The response should consist of the records that follow, repeated exactly.

▶ [DATA FOR PROCESSING]
§ §

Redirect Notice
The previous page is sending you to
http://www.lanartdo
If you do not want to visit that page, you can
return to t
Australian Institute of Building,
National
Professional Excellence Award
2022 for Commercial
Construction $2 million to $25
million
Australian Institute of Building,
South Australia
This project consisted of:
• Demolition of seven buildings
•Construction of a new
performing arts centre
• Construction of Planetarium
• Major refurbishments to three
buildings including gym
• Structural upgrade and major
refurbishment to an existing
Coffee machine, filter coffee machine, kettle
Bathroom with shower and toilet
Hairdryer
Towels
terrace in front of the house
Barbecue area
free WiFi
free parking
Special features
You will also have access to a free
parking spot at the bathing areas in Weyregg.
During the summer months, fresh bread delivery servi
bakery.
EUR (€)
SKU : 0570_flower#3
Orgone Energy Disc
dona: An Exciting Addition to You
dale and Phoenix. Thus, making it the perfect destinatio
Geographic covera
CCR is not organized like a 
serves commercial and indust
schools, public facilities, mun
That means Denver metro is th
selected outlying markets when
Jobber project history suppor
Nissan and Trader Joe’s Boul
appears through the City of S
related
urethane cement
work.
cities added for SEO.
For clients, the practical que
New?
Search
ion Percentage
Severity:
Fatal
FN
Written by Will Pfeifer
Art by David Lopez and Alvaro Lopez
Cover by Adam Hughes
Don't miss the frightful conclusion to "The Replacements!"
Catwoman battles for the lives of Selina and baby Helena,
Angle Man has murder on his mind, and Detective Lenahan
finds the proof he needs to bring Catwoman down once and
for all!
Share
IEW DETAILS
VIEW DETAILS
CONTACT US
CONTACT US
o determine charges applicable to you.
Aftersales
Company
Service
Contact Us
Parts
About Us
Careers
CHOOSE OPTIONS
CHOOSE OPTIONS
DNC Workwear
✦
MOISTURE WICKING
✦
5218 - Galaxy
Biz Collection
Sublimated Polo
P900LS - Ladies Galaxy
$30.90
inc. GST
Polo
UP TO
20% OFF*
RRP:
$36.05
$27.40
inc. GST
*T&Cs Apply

§ §

▶ [WRITTEN ANSWER]
Redirect Notice
The previous page is sending you to
http://www.lanartdo
If you do not want to visit that page, you can
return to t
Australian Institute of Building,
National
Professional Excellence Award
2022 for Commercial
Construction $2 million to $25
million
Australian Institute of Building,
South Australia
This project consisted of:
• Demolition of seven buildings
•Construction of a new
performing arts centre
• Construction of Planetarium
• Major refurbishments to three
buildings including gym
• Structural upgrade and major
refurbishment to an existing
Coffee machine, filter coffee machine, kettle
Bathroom with shower and toilet
Hairdryer
Towels
terrace in front of the house
Barbecue area
free WiFi
free parking
Special features
You will also have access to a free
parking spot at the bathing areas in Weyregg.
During the summer months, fresh bread delivery servi
bakery.
EUR (€)
SKU : 0570_flower#3
Orgone Energy Disc
dona: An Exciting Addition to You
dale and Phoenix. Thus, making it the perfect destinatio
Geographic covera
CCR is not organized like a 
serves commercial and indust
schools, public facilities, mun
That means Denver metro is th
selected outlying markets when
Jobber project history suppor
Nissan and Trader Joe’s Boul
appears through the City of S
related
urethane cement
work.
cities added for SEO.
For clients, the practical que
New?
Search
ion Percentage
Severity:
Fatal
FN
Written by Will Pfeifer
Art by David Lopez and Alvaro Lopez
Cover by Adam Hughes
Don't miss the frightful conclusion to "The Replacements!"
Catwoman battles for the lives of Selina and baby Helena,
Angle Man has murder on his mind, and Detective Lenahan
finds the proof he needs to bring Catwoman down once and
for all!
Share
IEW DETAILS
VIEW DETAILS
CONTACT US
CONTACT US
o determine charges applicable to you.
Aftersales
Company
Service
Contact Us
Parts
About Us
Careers
CHOOSE OPTIONS
CHOOSE OPTIONS
DNC Workwear
✦
MOISTURE WICKING
✦
5218 - Galaxy
Biz Collection
Sublimated Polo
P900LS - Ladies Galaxy
$30.90
inc. GST
Polo
UP TO
20% OFF*
RRP:
$36.05
$27.40
inc. GST
*T&Cs Apply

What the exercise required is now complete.